2 Department of Psychiatry (A.B.), NewYork-Presbyterian Hospital, New York, NY. Electronic address: acboeke@gmail.com.


BACKGROUND: Systemic lupus erythematosus (SLE) is known to cause neuropsychiatric symptoms (NPSLE). While not formally recognized as a syndrome associated with NPSLE, catatonia has frequently been reported.

OBJECTIVE: It is important for clinicians to recognize and treat catatonia as a potential manifestation of NPSLE. We present 2 cases of SLE with catatonia and review the cases reported in the literature.

METHODS: We performed a PubMed search for reported cases of catatonia in SLE. Case reports that met Diagnostic and Statistical Manual of Mental Disorders-5th ed. diagnostic criteria for catatonia were summarized to assess common diagnostic tests and treatments.

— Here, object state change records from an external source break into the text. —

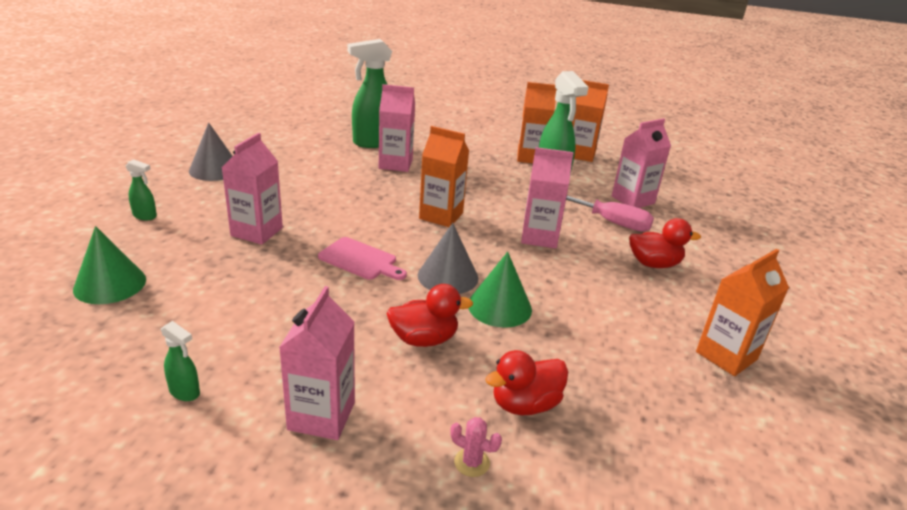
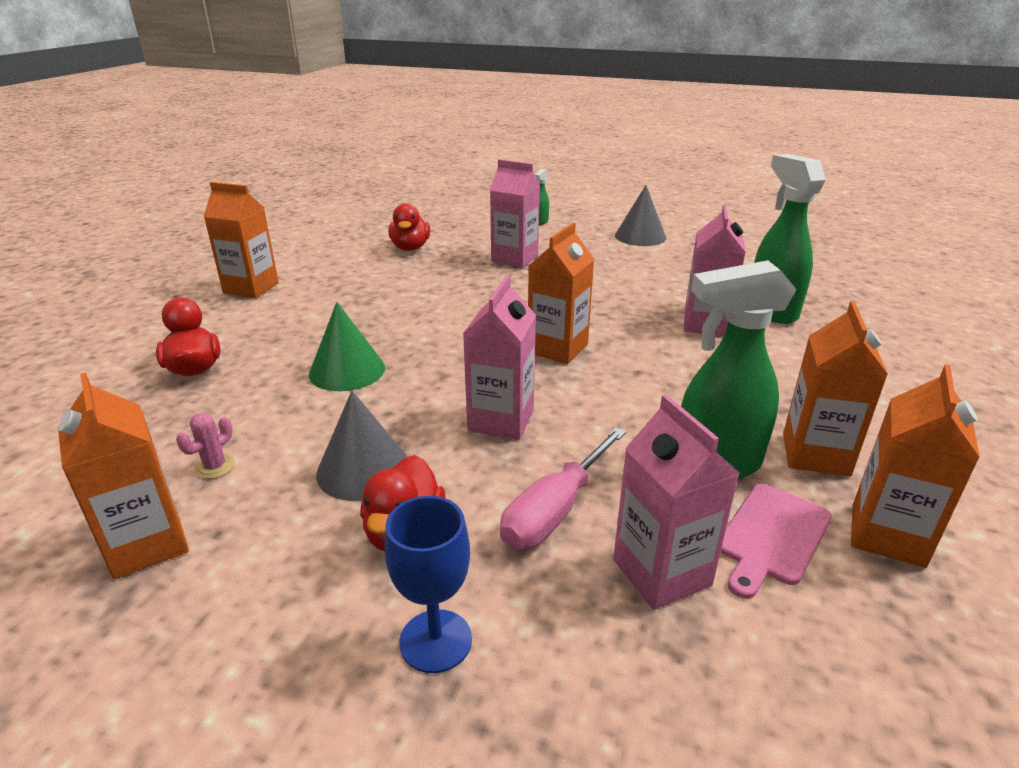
camera: 100 degrees right, 0 degrees up
(110, 284) = (439, 222): green cone -> none
(185, 392) = (306, 250): green spray bottle -> none
(321, 416) = (251, 288): pink carton -> orange carton
(360, 260) = (458, 301): pink cutting board -> pink cutting board (772, 537)
(424, 339) = (315, 327): red duck -> red duck (410, 248)
(448, 276) = (416, 344): grey cone -> grey cone (363, 469)
(472, 462) = (156, 339): pink cactus -> pink cactus (215, 467)
(708, 251) = (436, 641): none -> blue goblet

RESULTS: Twenty-six articles describing a total of 35 patients (all female), in addition to our 2 patients, were included in the report. All but one of the patients received immunosuppressive therapy for treatment of SLE. To treat catatonia symptoms, 81% of the patients received benzodiazepines, and 38% received electroconvulsive therapy.

CONCLUSIONS: Catatonia can be a manifestation of NPSLE, particularly in the presence of serologies and symptoms indicative of an active lupus flare. Management of catatonia involves management of the underlying condition, in this case immunomodulatory treatments for NPSLE; avoidance of treatments, such as antipsychotics, which can worsen catatonia; and symptomatic treatments for catatonia, for which benzodiazepines are a first-line treatment, and electroconvulsive therapy when catatonia is refractory to benzodiazepines.